═════ EXTRAIT

La construction du canal de la Vigía soulève également de graves problèmes
juridiques. Le président dominicain a déclaré lors de la présentation du projet que cet
ouvrage a été construit en 1966 avec l’approbation du gouvernement haïtien.
Cependant, aujourd’hui, ils l’ont remis en service sans en informer l’État haïtien. Pire,
cette structure connaîtra une grande étendue de plusieurs kilomètres ce qui entrainera
une augmentation du volume d’eau capté. L’obligation d’information et de notification
exigée par les principes fondamentaux du droit international fluvial n’est pas
respectée. La République dominicaine n’a pas soumis le descriptif de projet contenant
des détails techniques et des études préliminaires d’impact environnemental et social.
L’Assemblée générale des Nations Unies, à l’article 3 de sa résolution 3281 (XXIX),
précise : Dans l’exploitation des ressources naturelles communes à deux ou plusieurs
pays, chaque État doit coopérer sur la base d’un système d’information et de
consultations préalables afin d’assurer l’exploitation optimale de ces ressources sans
préjudice des intérêts légitimes des autres États. Cet acte unilatéral est absolument
contraire aux normes du droit international.

La construction de cet ouvrage constitue également une violation du Traité de paix,
d’amitié et d’arbitrage du 20 février 1929. Cela aggravera la réduction du débit d’eau,
modifiant davantage la disponibilité de l’eau du côté haïtien. C’est ce travail qui peut
être considéré comme une réelle déviation du fleuve, ce qui est expressément interdit
par l’article 10 du présent accord. Cette déviation est faite pour empêcher Haïti
d’utiliser la rivière Massacre. En réduisant davantage le débit du fleuve, les
conséquences sont directes pour le bassin de Pittobert, qui n’aura pas assez d’eau
pour atteindre ses objectifs.

══════════

CONSIGNE
Répondez à ces questions à partir de l'extrait sur le canal de la Vigía :
(a) Selon le président dominicain, en quelle année l'ouvrage a-t-il été construit ?
(b) Quel article de la résolution 3281 (XXIX) de l'Assemblée générale des Nations Unies est cité ?
(c) Quel article du Traité de paix, d'amitié et d'arbitrage interdit expressément la déviation du fleuve ?

═════ DONNÉES EXTRAITES

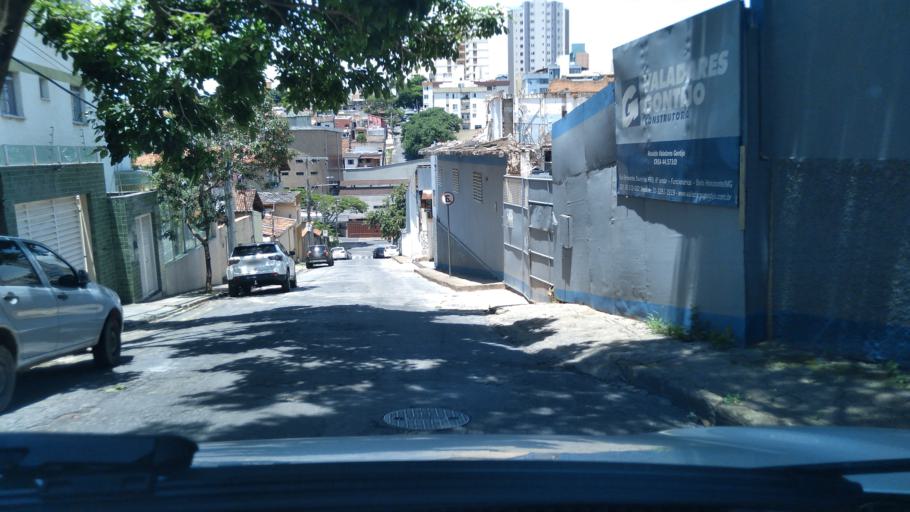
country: BR
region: Minas Gerais
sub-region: Contagem
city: Contagem
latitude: -19.9290
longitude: -43.9962
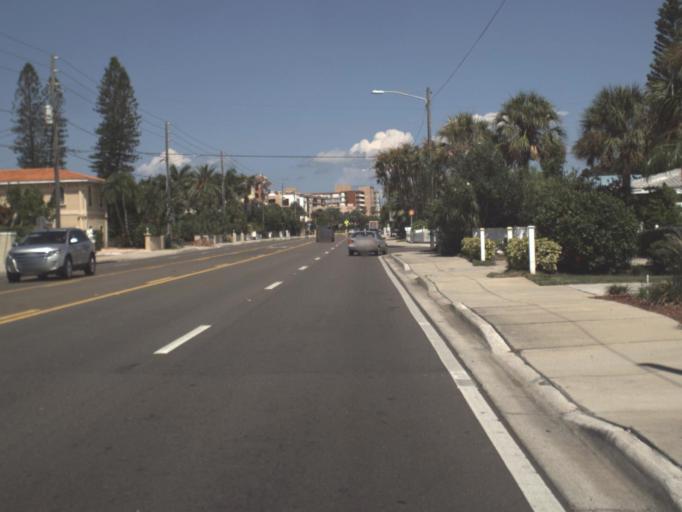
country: US
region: Florida
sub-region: Pinellas County
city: Redington Beach
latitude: 27.8110
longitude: -82.8149
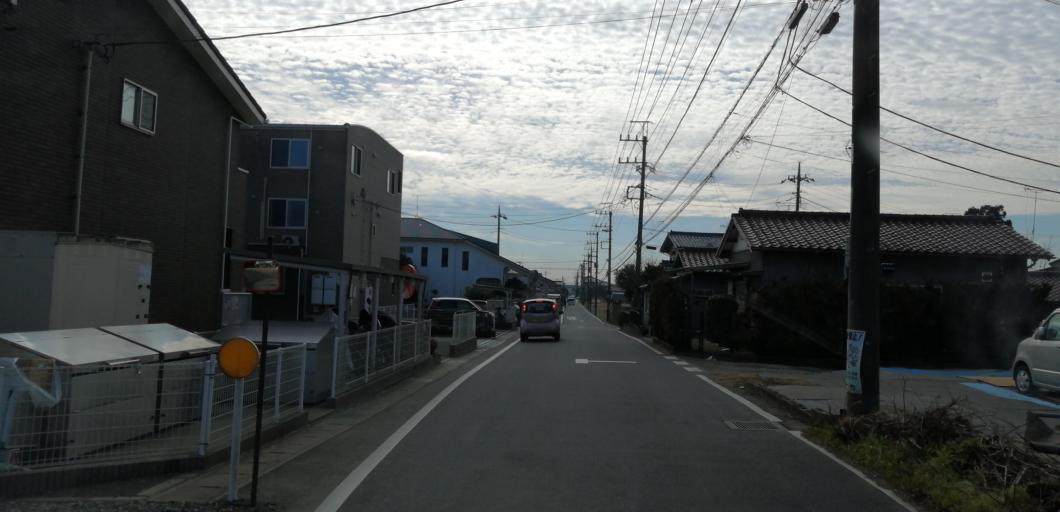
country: JP
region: Chiba
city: Narita
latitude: 35.7447
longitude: 140.3320
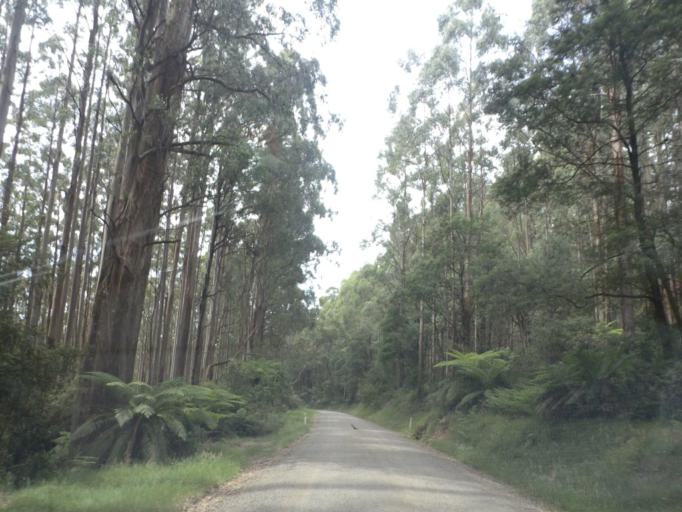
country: AU
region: Victoria
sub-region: Yarra Ranges
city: Healesville
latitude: -37.5058
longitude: 145.5309
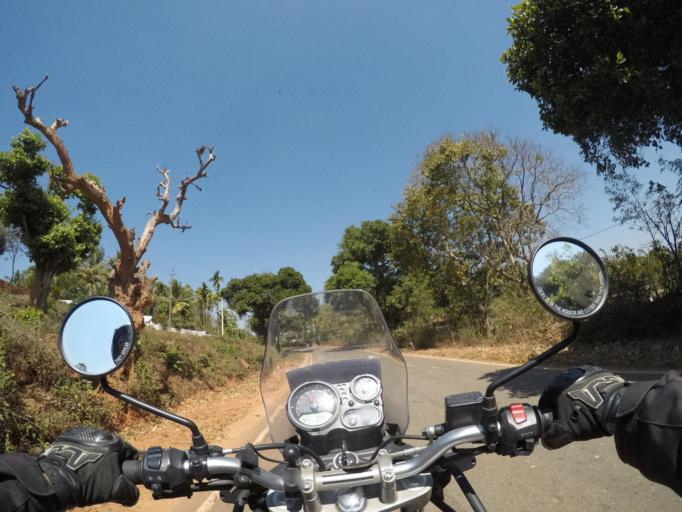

══════════

RÉPONSE ATTENDUE
(a) En 1966.
(b) L'article 3.
(c) L'article 10.